*** Text provided Section Begins ***

17beta-estradiol attenuates cardiac dysfunction and decreases NF-kappaB binding activity in mechanically stretched rat hearts.

This study was to examine the effect of estrogen on mechanical stretching-induced cardiac dysfunction in an isolated heart model. The isolated rat hearts were perfused via the Langendorff system and exposed to left ventricular stretching. One group hearts (n=6) were perfused with 17beta-estradiol (100nM) and the other group hearts (n=6) were perfused with estrogen plus its receptor antagonist ICI182,780 (1microM) before myocardial stretching was performed. Control hearts (n=6) were perfused with perfusion buffer. Cardiac functions were recorded. At the end of perfusion, the hearts were harvested and the levels of tumor necrosis factor-alpha (TNF-alpha), phospho-p38 mitogen-activated protein kinase (MAPK) and nuclear factor-kappaB (NF-kappaB) binding activity were examined. Acute ventricular stretching resulted in significantly decrease in left ventricular developed pressure (LVDP) by 42.7%, maximal positive and negative values of the first derivative of pressure (+dP/dt and -dP/dt) by 43.2%, and 43.5%, respectively. The levels of TNF-alpha, phospho-p38 MAPK and NF-kappaB DNA binding activity were significantly increased following myocardial stretching. In 17beta-estradiol treated hearts, the myocardial functions were significantly improved. The levels of TNF-alpha, phospho-p38 MAPK, and NF-kappaB binding activity in myocardium were also significantly reduced by 35.7%, 56.9%, and 50%, respectively, compared with untreated stretched hearts. The beneficial effects of 17beta-estradiol on the stretched hearts were abolished by ICI182,780. The results suggest that pharmacological dose of 17beta-estradiol will attenuate stretching-induced cardiac dysfunction in an isolated heart model. The mechanisms could involve in blunting p38 MAPK and NF-kappaB signaling.

*** Text provided Section Ends ***
*** Records shown Section Begins ***

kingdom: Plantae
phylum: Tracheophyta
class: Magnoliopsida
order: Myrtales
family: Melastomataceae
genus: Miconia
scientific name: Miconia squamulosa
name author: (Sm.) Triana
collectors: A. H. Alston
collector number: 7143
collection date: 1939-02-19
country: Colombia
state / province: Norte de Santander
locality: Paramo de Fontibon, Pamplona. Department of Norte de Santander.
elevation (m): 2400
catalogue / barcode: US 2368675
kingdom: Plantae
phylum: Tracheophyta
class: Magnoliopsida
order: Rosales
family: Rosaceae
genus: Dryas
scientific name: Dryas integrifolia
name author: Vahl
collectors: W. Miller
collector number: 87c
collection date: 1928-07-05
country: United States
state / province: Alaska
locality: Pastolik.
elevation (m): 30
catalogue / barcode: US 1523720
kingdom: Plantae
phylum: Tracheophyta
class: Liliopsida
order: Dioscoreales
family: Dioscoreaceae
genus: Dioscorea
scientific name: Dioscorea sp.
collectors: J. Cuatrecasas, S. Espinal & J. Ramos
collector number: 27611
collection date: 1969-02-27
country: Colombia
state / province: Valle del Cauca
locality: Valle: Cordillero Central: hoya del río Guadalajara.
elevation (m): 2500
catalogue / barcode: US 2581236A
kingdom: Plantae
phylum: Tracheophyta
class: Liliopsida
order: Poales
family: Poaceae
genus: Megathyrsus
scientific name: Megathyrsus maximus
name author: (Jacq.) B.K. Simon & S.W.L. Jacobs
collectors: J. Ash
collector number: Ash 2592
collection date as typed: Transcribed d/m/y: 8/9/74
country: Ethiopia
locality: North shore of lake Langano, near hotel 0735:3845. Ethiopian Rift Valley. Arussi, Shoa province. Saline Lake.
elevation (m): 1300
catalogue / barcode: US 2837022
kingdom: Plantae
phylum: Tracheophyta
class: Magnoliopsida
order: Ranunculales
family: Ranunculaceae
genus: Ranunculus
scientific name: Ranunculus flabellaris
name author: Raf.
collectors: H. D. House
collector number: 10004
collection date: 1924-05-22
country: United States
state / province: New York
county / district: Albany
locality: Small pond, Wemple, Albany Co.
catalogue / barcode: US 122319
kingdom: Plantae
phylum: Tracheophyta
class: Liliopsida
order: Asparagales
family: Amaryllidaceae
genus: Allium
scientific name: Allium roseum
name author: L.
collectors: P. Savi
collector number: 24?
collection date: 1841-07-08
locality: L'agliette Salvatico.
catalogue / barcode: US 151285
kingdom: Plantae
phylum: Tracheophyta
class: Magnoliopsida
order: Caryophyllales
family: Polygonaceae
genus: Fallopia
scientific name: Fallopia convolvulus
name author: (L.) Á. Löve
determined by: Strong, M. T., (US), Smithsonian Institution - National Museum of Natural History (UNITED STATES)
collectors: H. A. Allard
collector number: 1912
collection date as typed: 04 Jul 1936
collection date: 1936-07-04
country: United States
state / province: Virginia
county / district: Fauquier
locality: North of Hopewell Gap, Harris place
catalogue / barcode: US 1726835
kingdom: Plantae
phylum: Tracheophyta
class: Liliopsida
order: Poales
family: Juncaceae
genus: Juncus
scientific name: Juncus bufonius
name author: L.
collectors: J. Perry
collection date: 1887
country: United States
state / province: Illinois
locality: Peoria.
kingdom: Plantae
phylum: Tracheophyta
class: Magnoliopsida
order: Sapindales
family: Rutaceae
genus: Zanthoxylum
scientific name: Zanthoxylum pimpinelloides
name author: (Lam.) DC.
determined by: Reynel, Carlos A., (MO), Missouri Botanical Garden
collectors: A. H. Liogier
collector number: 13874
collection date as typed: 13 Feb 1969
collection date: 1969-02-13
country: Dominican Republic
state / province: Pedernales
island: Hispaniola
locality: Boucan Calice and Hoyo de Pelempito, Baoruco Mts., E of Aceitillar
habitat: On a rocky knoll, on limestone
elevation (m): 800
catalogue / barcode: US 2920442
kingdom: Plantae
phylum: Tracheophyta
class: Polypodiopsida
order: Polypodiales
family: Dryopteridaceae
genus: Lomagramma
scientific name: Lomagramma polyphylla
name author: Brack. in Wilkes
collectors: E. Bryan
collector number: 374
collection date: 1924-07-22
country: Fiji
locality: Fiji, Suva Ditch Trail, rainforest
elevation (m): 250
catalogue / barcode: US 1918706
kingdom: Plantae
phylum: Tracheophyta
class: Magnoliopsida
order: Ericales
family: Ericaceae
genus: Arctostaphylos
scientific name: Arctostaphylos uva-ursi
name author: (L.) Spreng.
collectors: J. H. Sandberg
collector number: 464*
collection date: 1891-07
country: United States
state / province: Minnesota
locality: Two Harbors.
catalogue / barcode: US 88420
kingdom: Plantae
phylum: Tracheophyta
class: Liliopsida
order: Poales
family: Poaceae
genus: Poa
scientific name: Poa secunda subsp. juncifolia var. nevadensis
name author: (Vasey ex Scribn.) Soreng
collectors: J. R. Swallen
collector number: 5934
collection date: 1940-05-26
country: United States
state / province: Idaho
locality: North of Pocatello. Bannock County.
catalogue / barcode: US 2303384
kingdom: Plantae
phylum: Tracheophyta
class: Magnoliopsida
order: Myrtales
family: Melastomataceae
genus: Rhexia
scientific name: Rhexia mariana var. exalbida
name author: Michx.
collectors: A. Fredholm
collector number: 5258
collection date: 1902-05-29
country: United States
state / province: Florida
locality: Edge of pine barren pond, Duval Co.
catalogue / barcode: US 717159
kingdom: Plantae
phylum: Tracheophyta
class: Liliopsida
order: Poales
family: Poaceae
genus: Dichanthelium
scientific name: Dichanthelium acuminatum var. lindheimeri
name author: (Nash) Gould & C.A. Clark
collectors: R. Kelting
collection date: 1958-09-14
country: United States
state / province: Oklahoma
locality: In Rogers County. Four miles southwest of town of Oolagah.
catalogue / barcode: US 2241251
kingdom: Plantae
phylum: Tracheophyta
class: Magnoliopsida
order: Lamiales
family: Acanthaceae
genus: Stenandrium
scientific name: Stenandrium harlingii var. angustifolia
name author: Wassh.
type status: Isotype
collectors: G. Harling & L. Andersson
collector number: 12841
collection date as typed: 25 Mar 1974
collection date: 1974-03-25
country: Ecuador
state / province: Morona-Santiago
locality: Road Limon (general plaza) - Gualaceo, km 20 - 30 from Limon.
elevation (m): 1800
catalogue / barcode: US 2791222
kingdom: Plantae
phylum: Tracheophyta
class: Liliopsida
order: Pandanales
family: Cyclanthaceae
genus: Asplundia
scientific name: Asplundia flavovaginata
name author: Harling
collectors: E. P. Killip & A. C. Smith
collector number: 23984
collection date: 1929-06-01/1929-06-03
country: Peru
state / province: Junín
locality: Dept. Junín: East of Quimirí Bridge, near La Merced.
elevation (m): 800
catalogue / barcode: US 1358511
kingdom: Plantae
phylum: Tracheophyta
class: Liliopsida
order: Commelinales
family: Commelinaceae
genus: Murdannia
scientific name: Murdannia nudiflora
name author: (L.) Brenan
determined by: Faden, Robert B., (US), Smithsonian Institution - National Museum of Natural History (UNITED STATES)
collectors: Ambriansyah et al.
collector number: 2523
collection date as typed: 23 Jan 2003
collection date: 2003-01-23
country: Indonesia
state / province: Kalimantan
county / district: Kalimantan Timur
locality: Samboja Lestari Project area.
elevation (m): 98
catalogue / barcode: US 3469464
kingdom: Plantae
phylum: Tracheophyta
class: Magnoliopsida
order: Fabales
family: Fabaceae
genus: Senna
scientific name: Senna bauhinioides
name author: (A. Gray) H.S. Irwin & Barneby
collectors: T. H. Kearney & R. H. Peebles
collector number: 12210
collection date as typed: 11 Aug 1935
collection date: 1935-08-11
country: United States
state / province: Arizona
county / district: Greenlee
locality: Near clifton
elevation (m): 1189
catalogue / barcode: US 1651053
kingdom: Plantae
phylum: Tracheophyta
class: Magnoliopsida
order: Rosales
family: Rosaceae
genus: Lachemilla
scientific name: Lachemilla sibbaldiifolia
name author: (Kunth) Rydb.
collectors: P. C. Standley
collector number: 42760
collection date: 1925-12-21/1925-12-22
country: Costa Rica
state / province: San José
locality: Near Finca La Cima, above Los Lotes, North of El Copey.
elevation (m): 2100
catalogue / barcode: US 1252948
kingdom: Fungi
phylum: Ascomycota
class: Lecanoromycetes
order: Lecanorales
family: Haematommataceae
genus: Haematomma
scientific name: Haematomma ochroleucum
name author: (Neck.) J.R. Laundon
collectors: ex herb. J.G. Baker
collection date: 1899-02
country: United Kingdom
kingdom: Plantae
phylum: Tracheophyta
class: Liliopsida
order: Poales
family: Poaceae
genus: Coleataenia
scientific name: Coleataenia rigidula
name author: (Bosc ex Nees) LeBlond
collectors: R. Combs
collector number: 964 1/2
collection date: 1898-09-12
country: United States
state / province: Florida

*** Records shown Section Ends ***

■ **Your objective**:
Answer these questions from the abstract on estradiol and stretched rat hearts:
(a) What concentration of ICI182,780 was used?
(b) By what percentage did acute ventricular stretching lower left ventricular developed pressure?
(c) By how much was phospho-p38 MAPK reduced in 17beta-estradiol treated hearts compared with untreated stretched hearts?

■ **The completed task**:
(a) 1 microM
(b) 42.7%
(c) 56.9%